» **Information shown**:
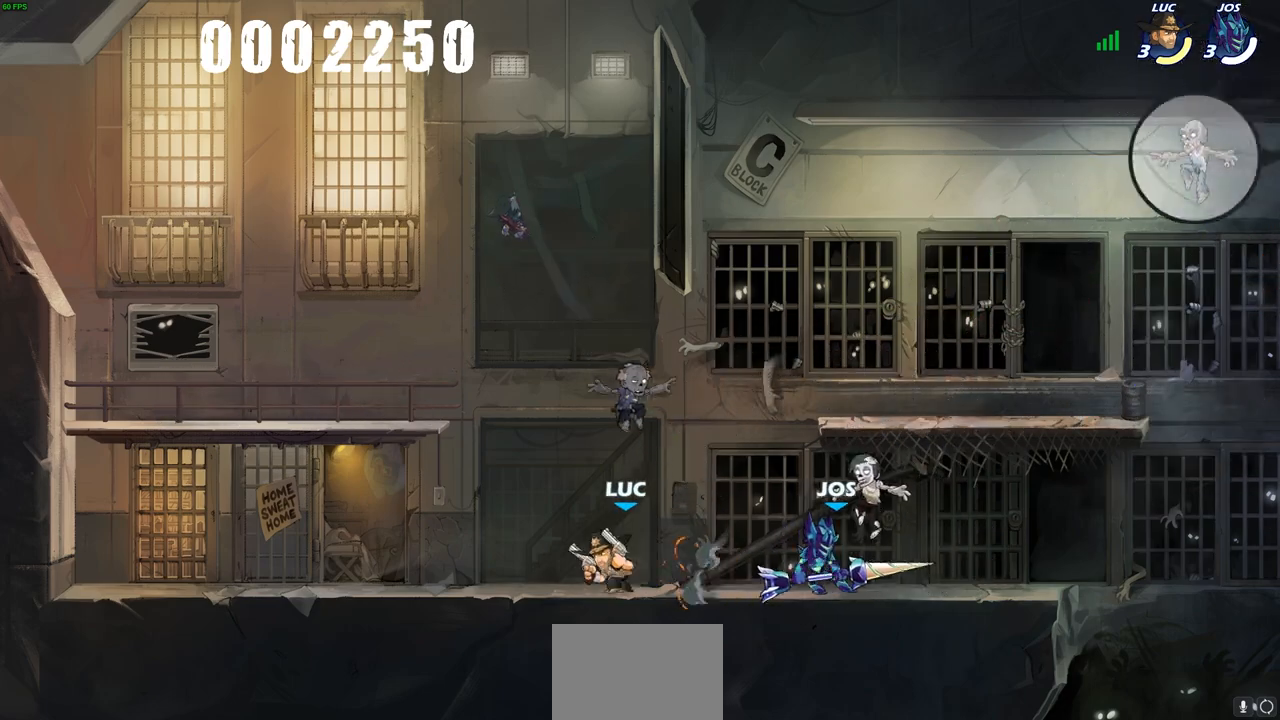
{"buttons": ["CIRCLE"], "left_stick": "down", "right_stick": "center", "events": [[233, "left_stick", "up-right"], [317, "CIRCLE", "down"], [333, "left_stick", "down"]]}
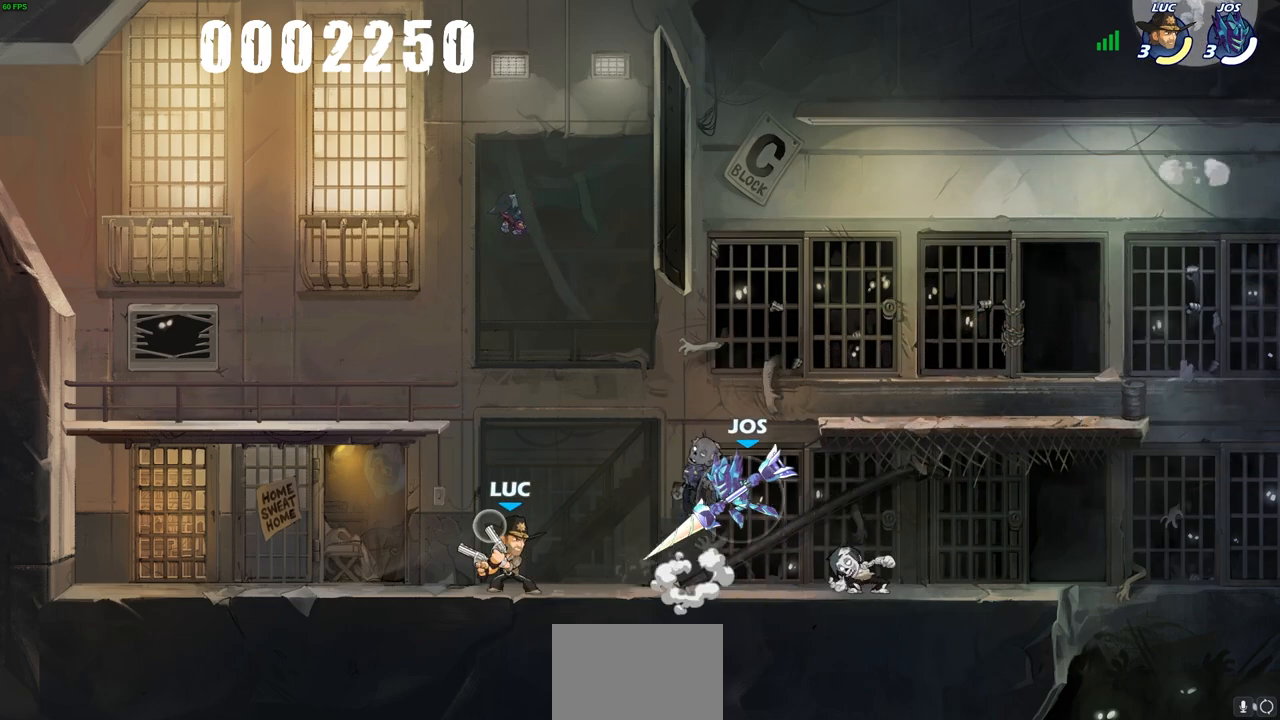
{"buttons": ["CIRCLE"], "left_stick": "down-left", "right_stick": "center", "events": [[83, "left_stick", "down-left"]]}
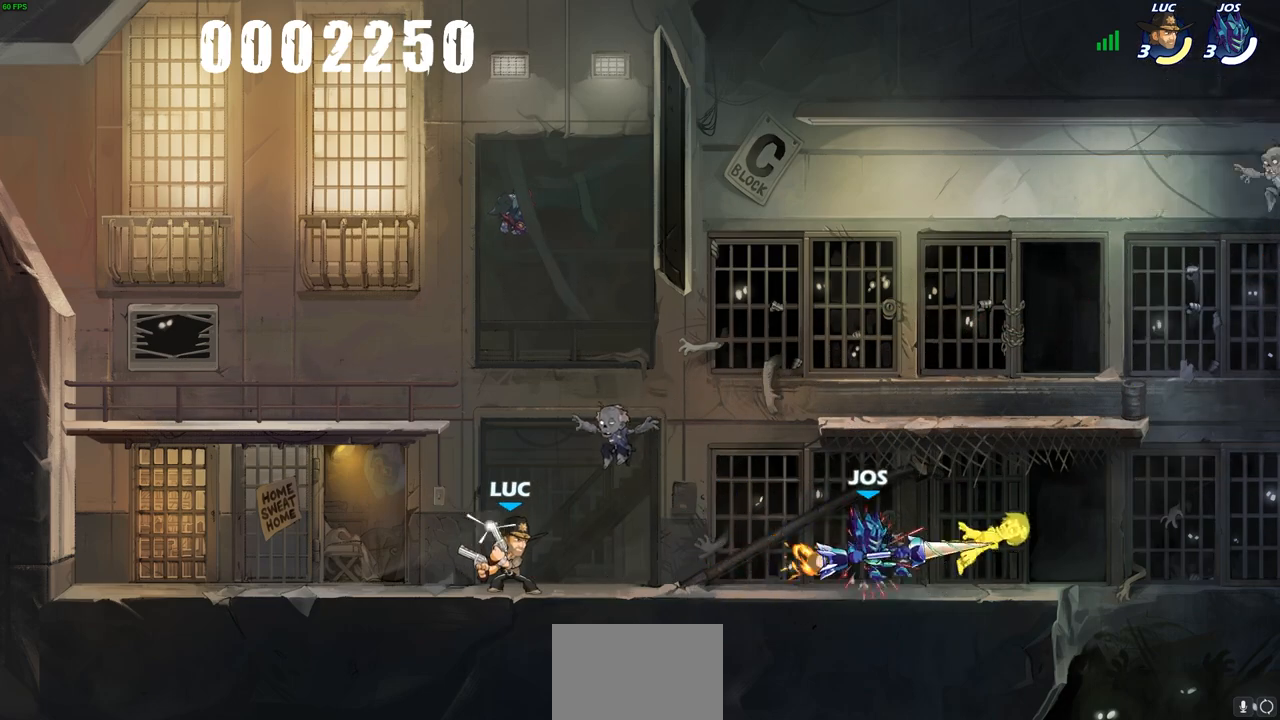
{"buttons": [], "left_stick": "center", "right_stick": "center", "events": [[283, "CIRCLE", "up"], [417, "left_stick", "center"]]}
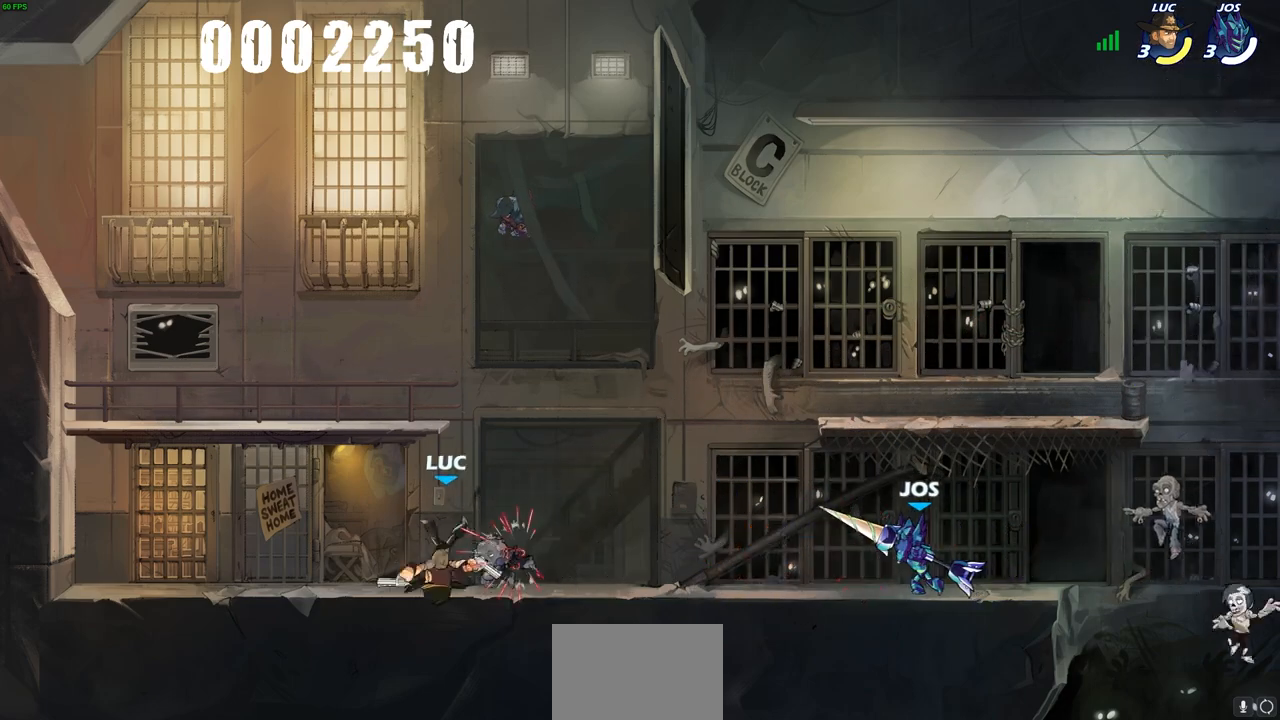
{"buttons": [], "left_stick": "down-left", "right_stick": "center", "events": [[233, "left_stick", "left"], [267, "CROSS", "down"], [433, "CROSS", "up"], [500, "left_stick", "down-left"]]}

» **Work task**:
A word-for-word transcription of the listing is needed, minus its images.

» **Task solution**:
{"buttons": ["CIRCLE"], "left_stick": "down", "right_stick": "center", "events": [[233, "left_stick", "up-right"], [317, "CIRCLE", "down"], [333, "left_stick", "down"]]}
{"buttons": ["CIRCLE"], "left_stick": "down-left", "right_stick": "center", "events": [[83, "left_stick", "down-left"]]}
{"buttons": [], "left_stick": "center", "right_stick": "center", "events": [[283, "CIRCLE", "up"], [417, "left_stick", "center"]]}
{"buttons": [], "left_stick": "down-left", "right_stick": "center", "events": [[233, "left_stick", "left"], [267, "CROSS", "down"], [433, "CROSS", "up"], [500, "left_stick", "down-left"]]}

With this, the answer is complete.